WHAT TO PRODUCE:
Set the whole listing down again exactly as written.

SOURCE DATA:
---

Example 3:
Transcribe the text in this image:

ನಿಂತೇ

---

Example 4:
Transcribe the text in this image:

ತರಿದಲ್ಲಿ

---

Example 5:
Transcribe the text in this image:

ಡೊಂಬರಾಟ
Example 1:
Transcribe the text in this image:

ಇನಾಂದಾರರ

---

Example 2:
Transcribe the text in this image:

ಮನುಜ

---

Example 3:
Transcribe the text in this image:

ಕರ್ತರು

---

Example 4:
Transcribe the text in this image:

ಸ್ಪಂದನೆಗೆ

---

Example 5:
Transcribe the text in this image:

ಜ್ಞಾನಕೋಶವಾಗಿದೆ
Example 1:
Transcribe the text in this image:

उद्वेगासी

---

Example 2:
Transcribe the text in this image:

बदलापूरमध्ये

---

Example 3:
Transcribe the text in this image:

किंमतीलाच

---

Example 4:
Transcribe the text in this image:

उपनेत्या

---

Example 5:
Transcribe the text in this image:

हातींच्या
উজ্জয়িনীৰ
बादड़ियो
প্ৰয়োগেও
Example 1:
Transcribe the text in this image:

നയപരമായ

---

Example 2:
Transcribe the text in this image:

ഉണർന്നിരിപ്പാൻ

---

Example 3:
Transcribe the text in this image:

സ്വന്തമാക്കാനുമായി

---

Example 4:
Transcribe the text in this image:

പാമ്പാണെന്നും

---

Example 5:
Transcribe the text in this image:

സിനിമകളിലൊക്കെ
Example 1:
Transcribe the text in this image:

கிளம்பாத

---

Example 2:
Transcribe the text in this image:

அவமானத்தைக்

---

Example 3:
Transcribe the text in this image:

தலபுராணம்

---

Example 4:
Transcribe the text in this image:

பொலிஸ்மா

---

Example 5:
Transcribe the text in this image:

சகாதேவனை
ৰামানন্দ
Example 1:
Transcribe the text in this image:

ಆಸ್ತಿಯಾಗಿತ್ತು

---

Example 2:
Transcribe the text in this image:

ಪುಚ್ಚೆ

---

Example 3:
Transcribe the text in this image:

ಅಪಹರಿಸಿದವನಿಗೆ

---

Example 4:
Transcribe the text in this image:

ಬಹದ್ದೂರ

ANSWER TO THIS PROBLEM:
---

Example 3:
Transcribe the text in this image:

ನಿಂತೇ

---

Example 4:
Transcribe the text in this image:

ತರಿದಲ್ಲಿ

---

Example 5:
Transcribe the text in this image:

ಡೊಂಬರಾಟ
Example 1:
Transcribe the text in this image:

ಇನಾಂದಾರರ

---

Example 2:
Transcribe the text in this image:

ಮನುಜ

---

Example 3:
Transcribe the text in this image:

ಕರ್ತರು

---

Example 4:
Transcribe the text in this image:

ಸ್ಪಂದನೆಗೆ

---

Example 5:
Transcribe the text in this image:

ಜ್ಞಾನಕೋಶವಾಗಿದೆ
Example 1:
Transcribe the text in this image:

उद्वेगासी

---

Example 2:
Transcribe the text in this image:

बदलापूरमध्ये

---

Example 3:
Transcribe the text in this image:

किंमतीलाच

---

Example 4:
Transcribe the text in this image:

उपनेत्या

---

Example 5:
Transcribe the text in this image:

हातींच्या
উজ্জয়িনীৰ
बादड़ियो
প্ৰয়োগেও
Example 1:
Transcribe the text in this image:

നയപരമായ

---

Example 2:
Transcribe the text in this image:

ഉണർന്നിരിപ്പാൻ

---

Example 3:
Transcribe the text in this image:

സ്വന്തമാക്കാനുമായി

---

Example 4:
Transcribe the text in this image:

പാമ്പാണെന്നും

---

Example 5:
Transcribe the text in this image:

സിനിമകളിലൊക്കെ
Example 1:
Transcribe the text in this image:

கிளம்பாத

---

Example 2:
Transcribe the text in this image:

அவமானத்தைக்

---

Example 3:
Transcribe the text in this image:

தலபுராணம்

---

Example 4:
Transcribe the text in this image:

பொலிஸ்மா

---

Example 5:
Transcribe the text in this image:

சகாதேவனை
ৰামানন্দ
Example 1:
Transcribe the text in this image:

ಆಸ್ತಿಯಾಗಿತ್ತು

---

Example 2:
Transcribe the text in this image:

ಪುಚ್ಚೆ

---

Example 3:
Transcribe the text in this image:

ಅಪಹರಿಸಿದವನಿಗೆ

---

Example 4:
Transcribe the text in this image:

ಬಹದ್ದೂರ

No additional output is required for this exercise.